Cyber Threats

Attackers use a variety of tech and attack types to achieve their objective.

Malware and Ransomware

malware is a file or code that typically takes control of, collects info from, or damage an infected endpoint. Malware is an inclusive term for all types of malicious software.

Malware usually has one or more of the following objectives:

Provide remote control for an attacker to use an infected machine

To send spam from the infected machine to unsuspecting targets

To investigate the infected user’s local network

To steal sensitive data

Malware Types

Logic Bomb: It is a malware that is triggered by a specified condition, such as a given date or a particular user account being disabled

Spyware: spyware is a malware that collect info, such as internet surfing behavior, login credentials and financial account information, on an infected endpoint

Rootkits: A rootkits is malware that provides access to a computer. Rootkits are installed in the BIOS of machine, which means operating system-level security tools cannot detect them.

Bootkit : It is malware that is a kernel-mode variant of a rootkit, commonly used to attack computers that are protected by full-disk encryption.

Backdoor: It is malware that allows an attacker to bypass authentication to gain access to a compromised system.
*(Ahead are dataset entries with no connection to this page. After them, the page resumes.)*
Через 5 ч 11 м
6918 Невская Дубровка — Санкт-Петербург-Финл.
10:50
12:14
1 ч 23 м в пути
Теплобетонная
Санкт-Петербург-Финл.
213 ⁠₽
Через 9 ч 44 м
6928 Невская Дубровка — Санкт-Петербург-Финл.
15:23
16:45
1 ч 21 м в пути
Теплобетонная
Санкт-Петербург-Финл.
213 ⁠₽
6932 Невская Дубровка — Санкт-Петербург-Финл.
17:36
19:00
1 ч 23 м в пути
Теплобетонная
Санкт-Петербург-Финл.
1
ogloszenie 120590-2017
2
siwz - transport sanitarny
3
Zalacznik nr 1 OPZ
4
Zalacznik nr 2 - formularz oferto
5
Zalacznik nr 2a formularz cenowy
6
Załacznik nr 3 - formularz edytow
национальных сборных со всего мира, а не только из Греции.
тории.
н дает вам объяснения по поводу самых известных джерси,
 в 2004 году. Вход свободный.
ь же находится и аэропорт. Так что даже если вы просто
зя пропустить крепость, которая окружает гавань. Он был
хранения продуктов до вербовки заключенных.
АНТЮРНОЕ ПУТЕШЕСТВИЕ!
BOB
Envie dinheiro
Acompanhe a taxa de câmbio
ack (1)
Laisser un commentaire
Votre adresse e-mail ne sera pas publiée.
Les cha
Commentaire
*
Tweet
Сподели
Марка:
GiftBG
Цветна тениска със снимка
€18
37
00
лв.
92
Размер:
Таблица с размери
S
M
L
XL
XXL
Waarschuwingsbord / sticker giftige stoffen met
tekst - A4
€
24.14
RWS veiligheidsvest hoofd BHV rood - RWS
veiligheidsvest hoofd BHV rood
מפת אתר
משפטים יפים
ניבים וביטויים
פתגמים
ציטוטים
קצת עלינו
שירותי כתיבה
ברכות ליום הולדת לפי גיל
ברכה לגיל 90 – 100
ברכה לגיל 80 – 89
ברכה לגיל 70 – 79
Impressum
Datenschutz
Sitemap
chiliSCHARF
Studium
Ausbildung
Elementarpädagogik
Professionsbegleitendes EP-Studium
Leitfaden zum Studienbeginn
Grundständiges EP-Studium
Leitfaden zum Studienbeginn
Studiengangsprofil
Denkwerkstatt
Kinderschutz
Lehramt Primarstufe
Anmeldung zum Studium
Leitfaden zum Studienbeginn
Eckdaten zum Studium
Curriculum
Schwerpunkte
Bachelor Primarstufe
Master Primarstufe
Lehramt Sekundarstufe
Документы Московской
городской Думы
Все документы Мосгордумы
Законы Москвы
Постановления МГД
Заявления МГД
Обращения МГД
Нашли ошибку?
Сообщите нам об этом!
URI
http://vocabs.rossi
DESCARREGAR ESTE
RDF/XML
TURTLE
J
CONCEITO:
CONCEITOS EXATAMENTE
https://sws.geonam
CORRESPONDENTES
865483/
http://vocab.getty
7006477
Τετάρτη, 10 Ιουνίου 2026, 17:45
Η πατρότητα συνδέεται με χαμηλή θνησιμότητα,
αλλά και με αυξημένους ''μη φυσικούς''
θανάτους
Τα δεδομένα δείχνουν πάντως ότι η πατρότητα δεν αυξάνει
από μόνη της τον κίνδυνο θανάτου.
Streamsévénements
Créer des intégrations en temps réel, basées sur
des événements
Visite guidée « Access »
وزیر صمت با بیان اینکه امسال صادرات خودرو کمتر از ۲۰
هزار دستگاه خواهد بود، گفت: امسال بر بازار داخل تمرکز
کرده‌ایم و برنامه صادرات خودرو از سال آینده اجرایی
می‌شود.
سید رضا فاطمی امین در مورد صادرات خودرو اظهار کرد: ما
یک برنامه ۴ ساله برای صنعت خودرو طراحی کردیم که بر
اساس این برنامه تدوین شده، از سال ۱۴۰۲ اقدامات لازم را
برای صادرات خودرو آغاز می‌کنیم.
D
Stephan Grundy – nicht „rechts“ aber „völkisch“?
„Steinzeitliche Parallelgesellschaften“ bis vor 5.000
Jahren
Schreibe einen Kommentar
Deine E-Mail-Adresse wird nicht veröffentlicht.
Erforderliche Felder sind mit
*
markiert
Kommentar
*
Anti-AV: It is malware that disables legitimately installed antivirus software on the compromised endpoint, thereby preventing automatic detection and removal of other malware.

Ransomware: It is malware that locks a computer or device (Locker ransomware) or encrypts data (Crypto ransomware) on an infected endpoint with an encryption key that only the attacker knows, thereby making the data unusable until the victim pays a ransom (usually with cryptocurrency, such as Bitcoin). Reveton and LockeR are two examples of Locker ransomware. Locky, TeslaCrypt/EccKrypt, Cryptolocker, and Cryptowall are examples of Crypto ransomware.

Trojan horse: It is malware that is disguised as a harmless program but actually gives an attacker full control and elevated privileges of an endpoint when installed. Unlike other types of malware, Trojan horses are typically not self-replicating.

Virus: It is malware that is self-replicating but must first infect a host program and be executed by a user or process.

Worm: It is malware that typically targets a computer network by replicating itself to spread rapidly. Unlike viruses, worms do not need to infect other programs and do not need to be executed by a user or process.